Мозаика. Владимир: Книжное издательство, 1960. Парабола. М.: Советский писатель, 1960.

Глава первая

ОЙ, ГОРИМ!

Юность, феникс, дурочка

Пятидесятые для Вознесенского начнутся с «архи». Архиважный вопрос, между прочим: куда поступать? Андрюша решил все задолго до окончания школы: в Архитектурный. Целый год, с пятидесятого, исправно занимался на подготовительных курсах.

Все-таки резонно было думать, что он выберет Литинститут. Но… и родители были двумя руками за МАРХИ: поэтические перспективы сына — дело туманное, а тут профессия достойная, и творческая вполне. Борис Леонидович тоже одобрил этот выбор: поэтом можно стать без специального диплома, зато отравиться окололитературной средой можно запросто. А зачем это — раньше времени?

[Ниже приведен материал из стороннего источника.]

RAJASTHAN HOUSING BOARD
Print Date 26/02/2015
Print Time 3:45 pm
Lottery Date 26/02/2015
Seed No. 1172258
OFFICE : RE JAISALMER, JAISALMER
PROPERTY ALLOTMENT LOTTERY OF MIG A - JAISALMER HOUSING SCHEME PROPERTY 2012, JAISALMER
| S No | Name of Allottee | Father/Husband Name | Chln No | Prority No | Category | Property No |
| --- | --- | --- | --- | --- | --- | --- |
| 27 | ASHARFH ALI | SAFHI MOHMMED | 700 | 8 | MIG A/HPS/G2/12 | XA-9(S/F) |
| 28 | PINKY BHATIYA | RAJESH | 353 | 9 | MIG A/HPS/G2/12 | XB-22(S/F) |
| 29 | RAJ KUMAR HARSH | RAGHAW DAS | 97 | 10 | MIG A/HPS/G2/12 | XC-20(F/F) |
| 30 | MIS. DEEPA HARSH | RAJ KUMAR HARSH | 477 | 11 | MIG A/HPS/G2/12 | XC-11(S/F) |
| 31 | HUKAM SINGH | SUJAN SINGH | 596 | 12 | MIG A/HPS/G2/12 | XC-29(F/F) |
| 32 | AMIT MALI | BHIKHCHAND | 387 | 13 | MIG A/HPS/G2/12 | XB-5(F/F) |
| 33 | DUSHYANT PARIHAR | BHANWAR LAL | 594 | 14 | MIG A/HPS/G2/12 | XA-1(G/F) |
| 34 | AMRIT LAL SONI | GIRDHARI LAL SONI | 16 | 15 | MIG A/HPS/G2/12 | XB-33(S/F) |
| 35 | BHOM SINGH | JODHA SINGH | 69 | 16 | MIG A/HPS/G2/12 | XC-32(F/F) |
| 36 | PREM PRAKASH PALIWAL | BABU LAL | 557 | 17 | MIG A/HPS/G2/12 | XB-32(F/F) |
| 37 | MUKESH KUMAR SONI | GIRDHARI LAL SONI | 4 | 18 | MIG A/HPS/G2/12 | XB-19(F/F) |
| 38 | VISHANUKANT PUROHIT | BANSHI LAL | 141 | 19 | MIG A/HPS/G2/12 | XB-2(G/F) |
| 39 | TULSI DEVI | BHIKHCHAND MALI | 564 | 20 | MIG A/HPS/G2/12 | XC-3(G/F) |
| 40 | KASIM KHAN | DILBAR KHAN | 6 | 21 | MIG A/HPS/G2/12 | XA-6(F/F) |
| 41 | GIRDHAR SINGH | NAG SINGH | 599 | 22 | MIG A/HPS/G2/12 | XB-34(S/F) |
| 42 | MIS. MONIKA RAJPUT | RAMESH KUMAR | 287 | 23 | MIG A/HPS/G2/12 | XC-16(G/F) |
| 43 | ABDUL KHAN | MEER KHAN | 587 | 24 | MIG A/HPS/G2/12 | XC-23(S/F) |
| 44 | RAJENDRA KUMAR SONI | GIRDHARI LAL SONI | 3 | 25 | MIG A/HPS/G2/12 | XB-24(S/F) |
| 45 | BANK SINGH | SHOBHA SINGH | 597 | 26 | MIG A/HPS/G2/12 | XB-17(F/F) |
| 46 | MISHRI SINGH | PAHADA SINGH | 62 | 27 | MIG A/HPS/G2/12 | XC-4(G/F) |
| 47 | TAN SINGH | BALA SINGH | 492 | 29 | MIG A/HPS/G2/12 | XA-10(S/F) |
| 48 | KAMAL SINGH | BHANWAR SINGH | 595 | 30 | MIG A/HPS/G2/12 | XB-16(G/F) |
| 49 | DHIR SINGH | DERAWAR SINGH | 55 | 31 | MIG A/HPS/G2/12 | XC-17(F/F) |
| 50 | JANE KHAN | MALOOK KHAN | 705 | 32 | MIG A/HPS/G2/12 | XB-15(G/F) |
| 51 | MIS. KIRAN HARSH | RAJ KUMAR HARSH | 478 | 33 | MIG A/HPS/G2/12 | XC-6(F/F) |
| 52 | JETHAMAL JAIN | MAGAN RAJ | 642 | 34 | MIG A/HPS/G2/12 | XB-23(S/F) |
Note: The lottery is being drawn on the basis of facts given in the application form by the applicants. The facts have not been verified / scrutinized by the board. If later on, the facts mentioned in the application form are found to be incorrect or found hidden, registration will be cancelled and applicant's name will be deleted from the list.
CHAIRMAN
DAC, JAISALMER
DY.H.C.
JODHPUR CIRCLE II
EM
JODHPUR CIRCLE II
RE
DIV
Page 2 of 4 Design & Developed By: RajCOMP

К тому же Архитектурный был Пастернаку по-своему дорог. В самом здании института находился прежде отцовский ВХУТЕМАС. Здесь преподавал конструкции брат Пастернака, Александр Леонидович, — четверть века, до пятьдесят пятого года. И, опережая события, заметим: даже мастерская, в которую уже дипломником попадет Вознесенский, окажется — строго по Пастернаку — именно «в том крыле, где рабфак» и «где наверху мастерская отца».

Та самая мастерская, которая сгорит.

Пожар! Какие, к черту, хронологии? Несемся, перепрыгнув быстренько туда, в то майское утро 1957 года, когда дипломник Вознесенский с полутораметровым подрамником на плече подходит к Трубной… Потом он восстановит этот день в своем эссе «Путеводитель к сборнику „Дубовый лист виолончельный“», подробно прошагав с читателем опять от дома к институту:

«…Но почему навстречу вам из институтских ворот выезжает пожарная машина? Двор заполнен возбужденными сокурсниками. Они сообщают вам, что ночью пожар уничтожил вашу мастерскую и все дипломные проекты. Годы архитектуры кончились. Начались годы стихов».

Вот ведь: случившийся «Пожар в Архитектурном институте» стал знаком, вехой. Этот самый «Пожар» Вознесенский будет звонко и бесшабашно читать со сцены Политехнического в фильме Марлена Хуциева «Застава Ильича» — шокируя сравнением горящих окон с краснозадыми гориллами. Хотя это потом, потом, когда окажется, что выпускник МАРХИ — новое имя в поэзии. Причем от имени этого — Андрей Вознесенский — аудитории и стадионы внезапно посходят с ума.

Это потом, а пока, майским утром пятьдесят седьмого, —

Бутылью керосиновой взвилось пять лет и зим… Кариночка Красильникова, ой! горим! Прощай, архитектура! Пылайте широко, коровники в амурах, райкомы в рококо! О юность, феникс, дурочка, весь в пламени диплом! Ты машешь красной юбочкой и дразнишь язычком…

Были еще варианты стихотворения, вместо «райкомов» — то подцензурные «райклубы», то «сберкассы». С этим неясностей нет. Непонятно другое: кто эта Кариночка Красильникова? Что делает девушка на пожаре?

Нечасто поэты называют своих

героинь их настоящими именами — а Кариночка Красильникова из «Пожара в Архитектурном» самая что ни на есть настоящая: пять лет была однокурсницей Андрея Вознесенского и не подозревала, что он поэт и что ей предстоит навсегда попасть в переплеты русской поэзии.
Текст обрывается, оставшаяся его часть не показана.